Directive -
Once the line with "所定外給与（％）, 30年: 2.3 -> 2.5" is found in the data, output it and each following line exactly, up to and including the line with "所定外給与（％）, 29年: 1.5 -> 2.4", and nothing before or after.

Extracted entries -
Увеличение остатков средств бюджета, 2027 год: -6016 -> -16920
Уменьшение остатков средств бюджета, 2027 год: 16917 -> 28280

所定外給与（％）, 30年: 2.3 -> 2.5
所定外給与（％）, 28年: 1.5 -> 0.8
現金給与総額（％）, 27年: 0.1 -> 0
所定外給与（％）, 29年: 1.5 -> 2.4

==

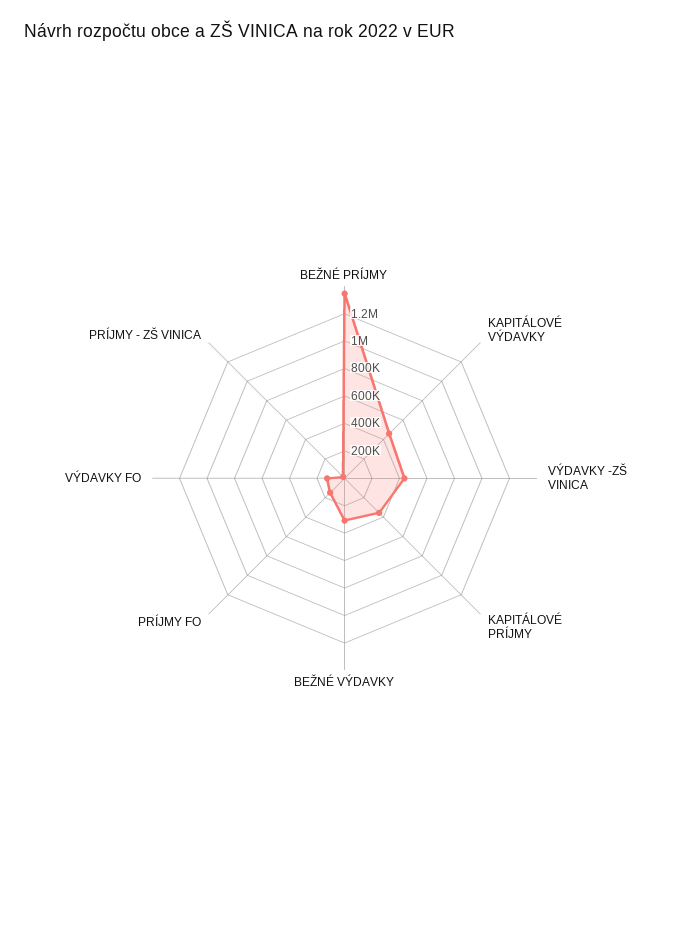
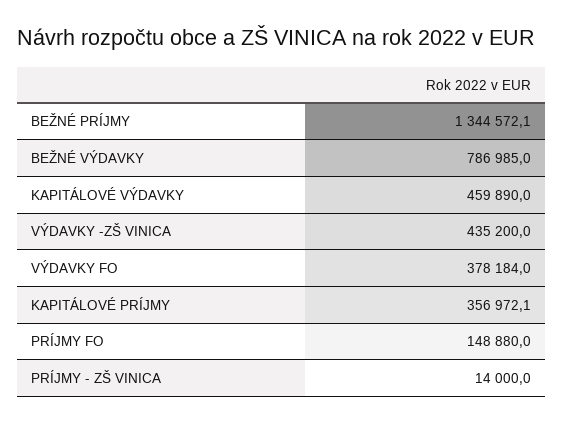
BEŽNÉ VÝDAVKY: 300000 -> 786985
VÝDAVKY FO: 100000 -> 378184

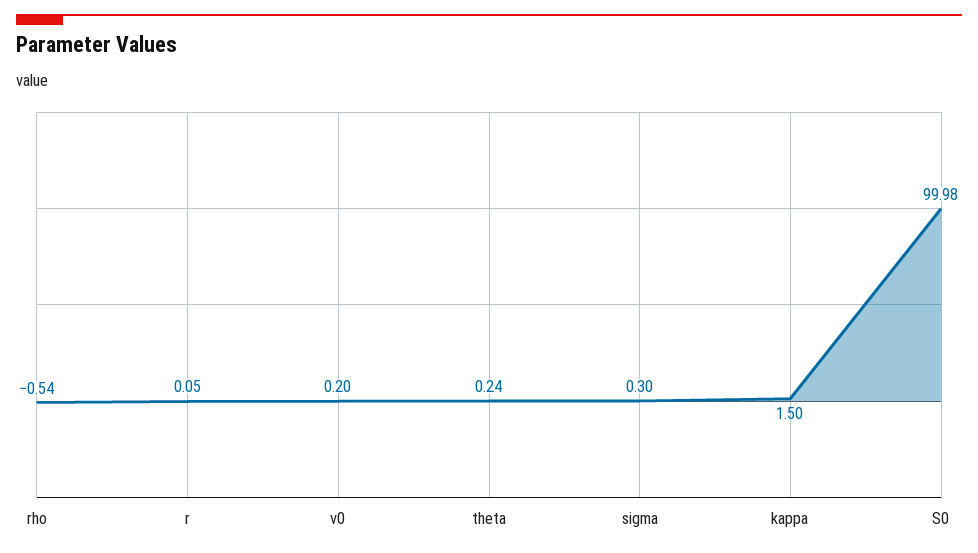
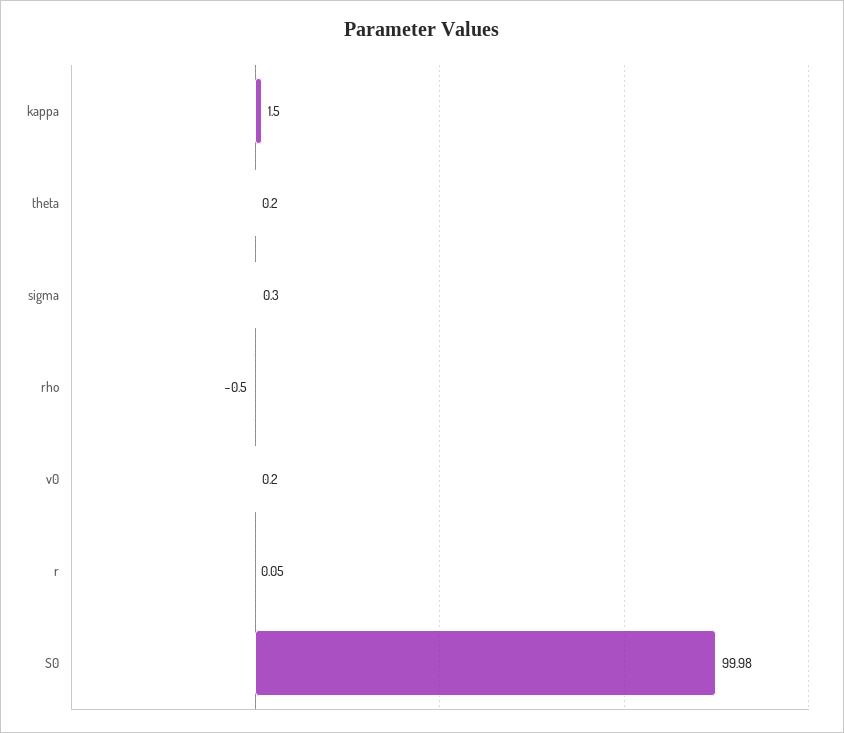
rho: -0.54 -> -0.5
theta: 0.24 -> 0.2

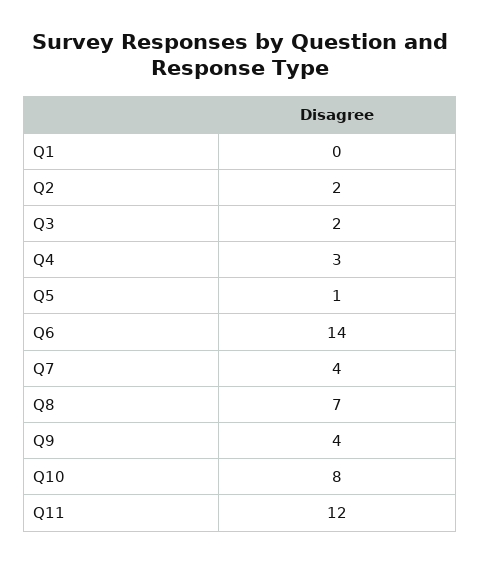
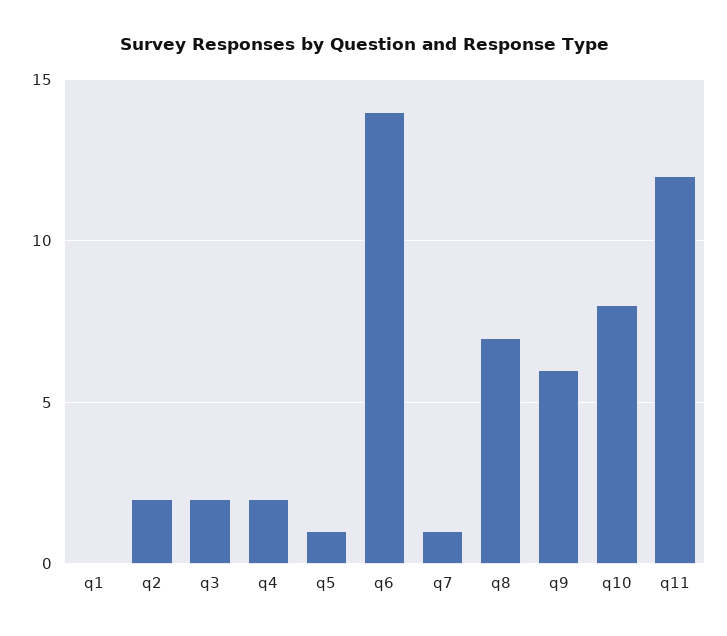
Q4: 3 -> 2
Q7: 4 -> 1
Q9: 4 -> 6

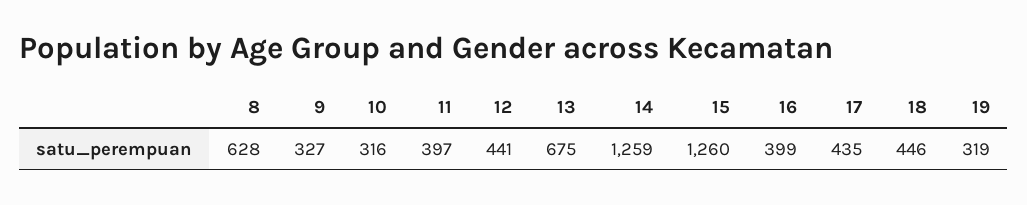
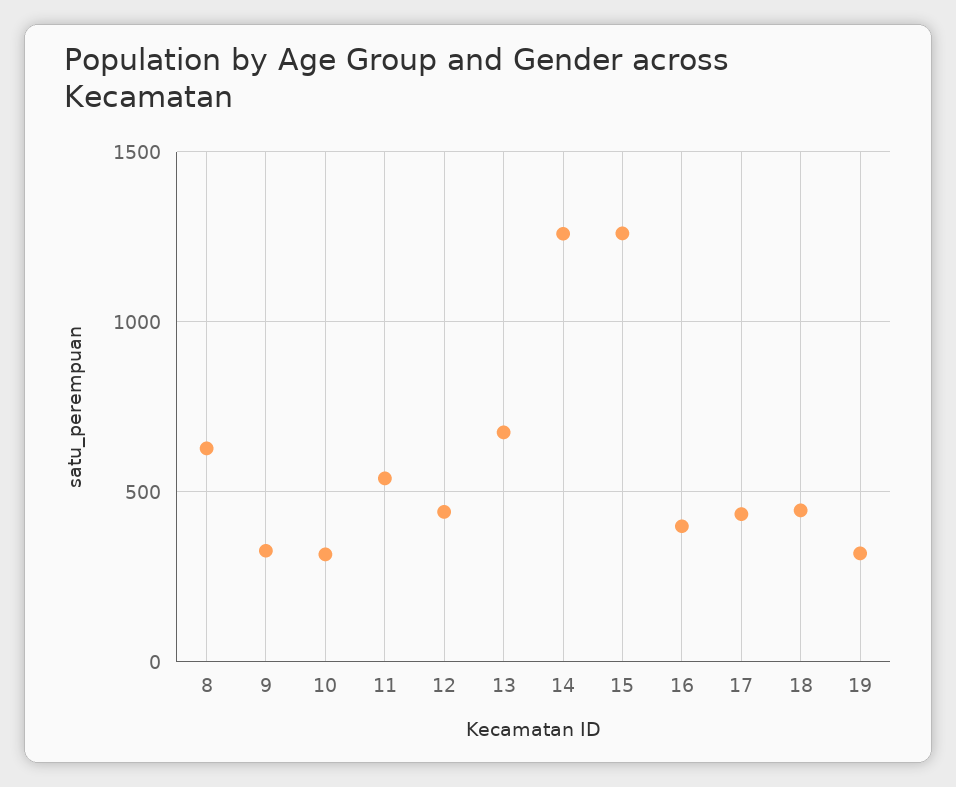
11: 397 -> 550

...

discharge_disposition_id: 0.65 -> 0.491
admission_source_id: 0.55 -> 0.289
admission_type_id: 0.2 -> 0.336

Response to the task -
所定外給与（％）, 30年: 2.3 -> 2.5
所定外給与（％）, 28年: 1.5 -> 0.8
現金給与総額（％）, 27年: 0.1 -> 0
所定外給与（％）, 29年: 1.5 -> 2.4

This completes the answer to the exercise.